Big Something | Interview

Expanded Interview with Jesse Hensley


Recently we released an interview with Jesse Hensley of Big Something. Jesse had some time to kick-back briefly after a long string of tour dates and we decided to add some additional questions to the interview. Jesse also expounded upon some of his previous responses. Jesse and I will continue to work creatively in the future to bring you up to date on the Big Something as they continue to develop their sound & tour extensively.

Big Something is easily one of the top rising talents on the jam scene in the country and I don’t speak such words lightly. They could be the next big jamband, the ones to help carry the torch. This is jam music at its finest. The group moves your soul to uncharted sonic spaces that astronomers could only dream of discovering. Their newest release is their finest case of showmanship to date. Big Something is on pace to join the greats on the scene, charting territories only the best jam acts have embarked upon. Their most recent album to date is nothing short of exceptional. It takes you on a journey through a storm of synths, and menacing hard-rock riffs. The stadium-rock meets classic-rock drumming and sax lines will leave listeners gasping for air as they ascend to the soaring heights of magic that is their self-titled sophomore album.

Founder of, Andrew McConnell, spoke with Jesse Hensley, Big Something’s lead guitarist, to discuss their most recent album, live performances, his musical influences, and more.

McConnell– You handled the studio aspect of producing this new album very well. You all didn’t compromise Big Something’s knack for instrumentation. How did you manage to make a good studio album, but not take away from showcasing the signature live sound of the Big Something?

Hensley– Well, we had been playing these songs well before we recorded them so we had a pretty good idea of the structures and what we didn’t want to compromise. Going in with John Custer our producer, is another huge aspect of the magic that happens in the studio environment. He is a brilliant dude as far as sonic engineering and knowing which sounds go where. He knows how to tickle your ear the right way. We were able to take this group of songs that we had been playing for probably two years or better, show him what we had and ask what artistic/production work he saw fitting for those songs.

We go into the studio, play the parts and we don’t think about it really hard, or at least I personally try not to. In the past recording sessions we have tracked things out separately. So usually when I am there doing my guitar parts, it’s just Nicky, John and I. There are no other underlying distractions to worry about. There isn’t anyone waiting for you to finish laying down your part so they can record, you can really focus on what you want to do. Personally, I went in for this last album and didn’t really think about it as hard, and the tracks turned out really great. I learned a lot in terms of what my guitar should sound like in the mix, not only in the studio, but live as well. I think we all have kind of been learning this individually or just constantly making efforts to be aware of sound and sonic space so to speak. John has a unique way of manipulating things in the mix. For example, you are playing the part you wrote, but Johnny knew what it was supposed to sound like in the mix to make the listener really appreciate the part that you are playing. He has a gift for making the sound more approachable to the listener.

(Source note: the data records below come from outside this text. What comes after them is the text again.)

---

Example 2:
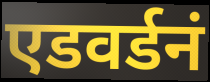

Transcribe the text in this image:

एडवर्डनं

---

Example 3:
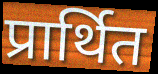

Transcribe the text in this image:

प्रार्थित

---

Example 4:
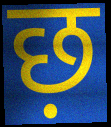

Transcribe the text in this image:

छ़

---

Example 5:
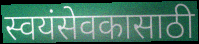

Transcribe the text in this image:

स्वयंसेवकासाठी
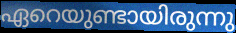
ഏറെയുണ്ടായിരുന്നു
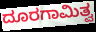
ದೂರಗಾಮಿತ್ವ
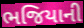
ભજિયાની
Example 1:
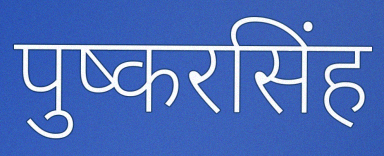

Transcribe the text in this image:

पुष्करसिंह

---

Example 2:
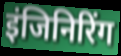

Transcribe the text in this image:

इंजिनिरिंग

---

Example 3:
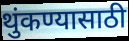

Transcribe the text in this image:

थुंकण्यासाठी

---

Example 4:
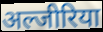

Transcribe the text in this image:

अल्जीरिया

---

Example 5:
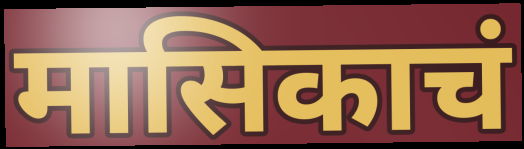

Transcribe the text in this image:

मासिकाचं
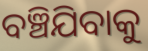
ବଞ୍ଚିଯିବାକୁ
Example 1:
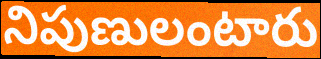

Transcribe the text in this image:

నిపుణులంటారు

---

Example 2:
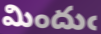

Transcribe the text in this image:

మిందుఁ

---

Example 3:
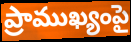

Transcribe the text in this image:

ప్రాముఖ్యంపై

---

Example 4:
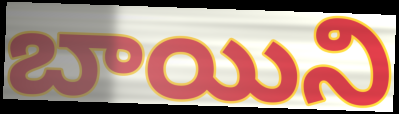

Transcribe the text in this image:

బాయిని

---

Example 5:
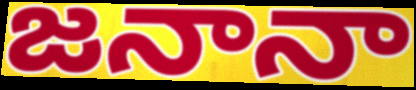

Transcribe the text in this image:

జనానా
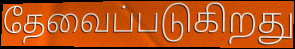
தேவைப்படுகிறது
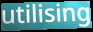
utilising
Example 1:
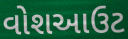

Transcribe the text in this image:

વોશઆઉટ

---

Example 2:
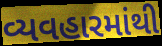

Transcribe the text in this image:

વ્યવહારમાંથી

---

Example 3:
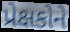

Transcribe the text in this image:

પ્રેક્ષકોને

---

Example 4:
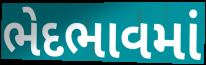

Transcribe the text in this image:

ભેદભાવમાં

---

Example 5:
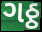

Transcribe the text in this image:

ગઠ્ઠ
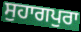
ਸੁਹਾਗਪੁਰਾ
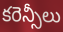
కరెన్సీలు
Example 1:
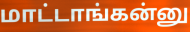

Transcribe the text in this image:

மாட்டாங்கன்னு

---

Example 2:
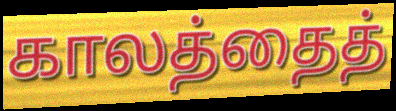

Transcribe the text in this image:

காலத்தைத்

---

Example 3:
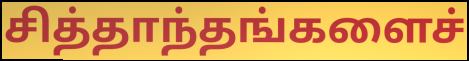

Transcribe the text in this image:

சித்தாந்தங்களைச்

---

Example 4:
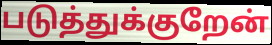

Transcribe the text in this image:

படுத்துக்குறேன்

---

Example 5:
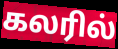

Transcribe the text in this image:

கலரில்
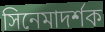
সিনেমাদর্শক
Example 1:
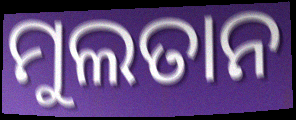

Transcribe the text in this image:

ମୁଲତାନ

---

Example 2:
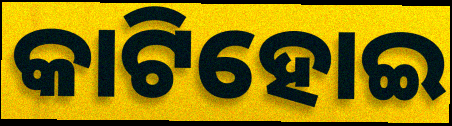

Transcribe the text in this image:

କାଟିହୋଇ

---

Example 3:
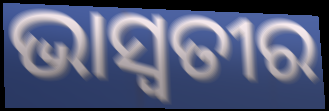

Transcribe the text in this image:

ଭାସ୍ୱତୀର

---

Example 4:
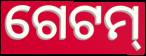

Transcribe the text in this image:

ଗେଟମ୍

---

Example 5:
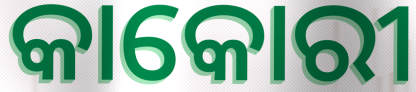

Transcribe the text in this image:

A lot translates after we hear the recordings a few times as well. There are things that we didn’t even realize we were doing that stand out now. Those things tend to carry over into the live settings after we hear the final mixes for a while. We start to focus on those things more and it becomes something brand new all over again. A great example of this would be the closing track from the latest album entitled “Bright Lights.” I went in to do vocals one afternoon and had not recorded the last solo section on guitar yet. John randomly pick up a Brian May model from Burns of London (View Photo Here) and started flipping around the pickup switches. After he finished calibrating the thing, he handed it to me and told me to take a round at that solo with that guitar. In my head I was going, “hmm this is gonna be weird,” Plus I have never physically put my tree climbers on one of these guitars in my life so I didn’t know what to expect. We got the track down and I left the studio thinking, “welp we’ll change that next time I’m here,” welp, we didn’t. And now after hearing it like that I couldn’t imagine it being any different. John heard something in his head and we went with it. To me, that’s just amazing. So, I think it is a mixture between having the song ready to go and also having someone who can take the song and do something magical and mysterious with it. Overall, it has been a mutually beneficial experience. We all have certainly learned a lot from one another and have definitely learned a lot from John.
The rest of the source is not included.